Column from GermanyBACK NUMBER
若返りする監督とチームの成績は比例するか?
text by
安藤正純Masazumi Ando
photograph byAFLO
posted2004/12/10 00:00
1試合を残しての時点だが、前半戦はバイエルン、シャルケ04、シュツットガルトから“秋の王者”が出る。これをハノーファー、ブレーメン、ボルフスブルクが追走する形で、2カ月間のウインターブレークに入る。
上位陣の共通点を発見した。いずれのチームもフロントのマネジメント能力が優れ、監督と選手が人間関係で問題を起こしていないのだ。
今季注目されるのは選手よりも、むしろ監督ではなかろうか。
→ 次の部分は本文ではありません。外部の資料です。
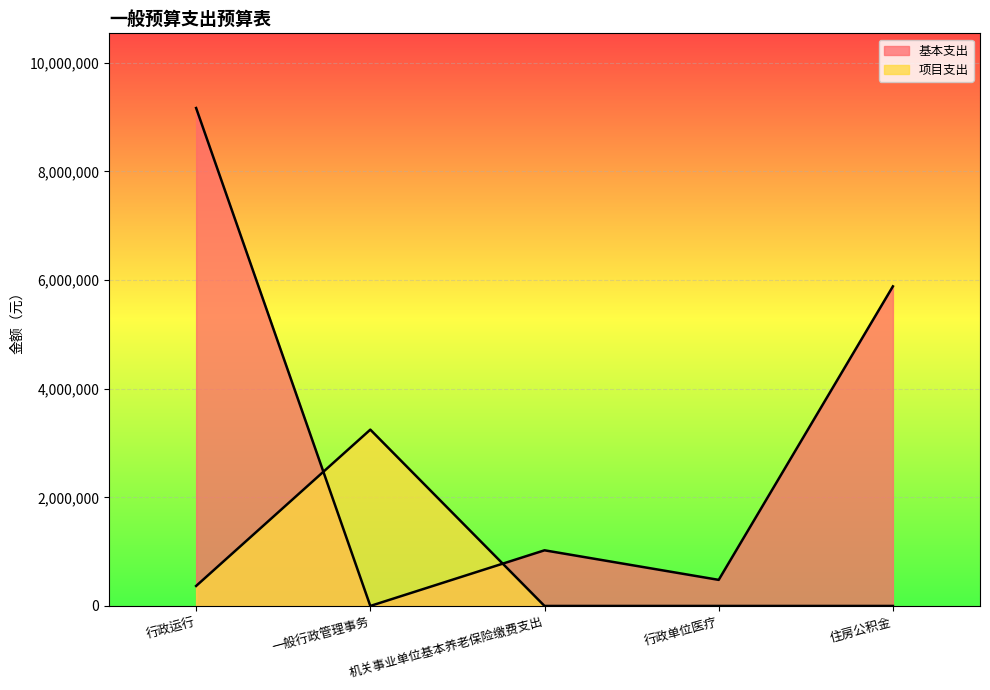

At how many categories does at least one series exceed 1168517?

3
マガートが就任してバイエルンは規律が戻った。ザマーは若手揃いのVfBをさらに進歩させている。シャーフはリーグとチャンピオンズリーグで二股を掛けるブレーメンでFW陣を見事に回している。
個人的にいちばん注目している監督はシャルケのラングニック、マインツのクロップ、そしてハンブルクのドルである。
46、37、38。これ、何の数字かお分かりだろうか? 3監督の年齢である。
ドルもクロップもつい数年前まで現役選手だった。2人とも若い選手と精神的に近く、兄貴のように接するタイプである。プレミアリーグの大ファンだというクロップは、「オレってさぁ、マジでサッカーが好きなんだよ。わかってるじゃん」と若者言葉を操り、ちっとも権威をひけらかさない。
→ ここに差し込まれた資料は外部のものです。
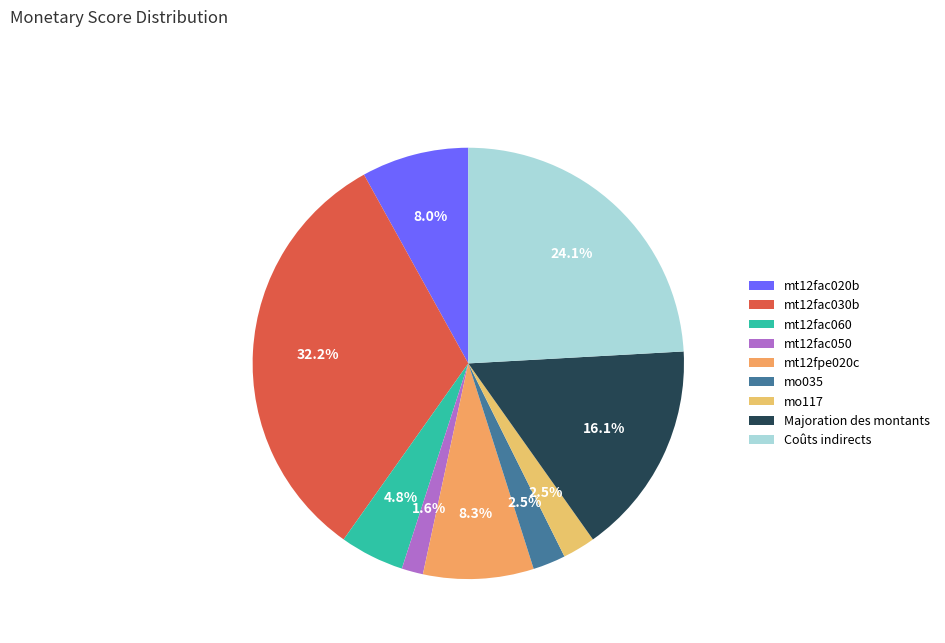

How many slices are in this pie chart?

9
ドルは「君が決めたゴールにボクも大喜びしてしまったよ」と毎度毎度、タッチライン際で小躍りしてみせる。バルバレスとバインリヒを再生させたのは、ドルが選手の隣家に住んで、彼らの悩みを受け止めてやったからだと言われる。これでHSVは生き返った。
一方のラングニックだが、プロ選手の経験がない。すべてアマチュアチームでプレーしてきた。6つのクラブを渡り歩き、25歳から指導者の道に進んだ。だから年齢のわりに経験が豊富。シャルケは10番目のチーム指導となる。気難しいブラジル人選手に最大限の自由を与え、チーム躍進のエネルギーにしてしまう手腕には恐れ入ったものだ。
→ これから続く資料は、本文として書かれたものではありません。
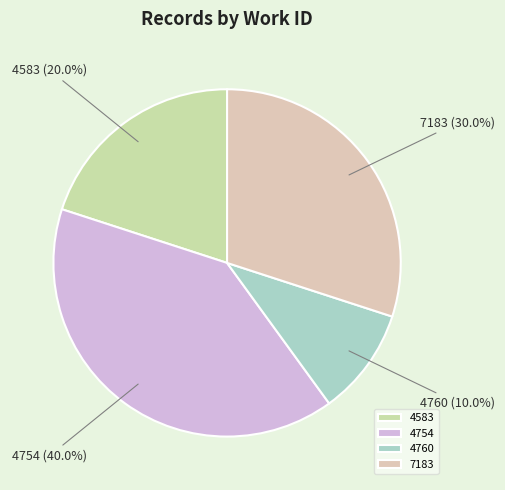

Is there any slice that represents more than half of the pie?

No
保守的なドイツサッカー界は、年長者を敬う傾向が強い。最年長者がキャプテンになり、監督は家父長的であることが求められる。伝統にこだわるチームは監督選びで実ではなく、「名」を取ろうと考える。それがボルシアMGのアドフォカートであり、フライブルクのフィンケなのだ。でも彼らの成績って…、あれ、15位と18位じゃないか!
サッカーは選手の華やかさに目を奪われがちだが、一歩下がって“船長”の人間性に注目するのも面白い。まだ日程の半分だ。あとの半分の航海を彼らはどう乗り切るのか――。半年後の検証が楽しみである。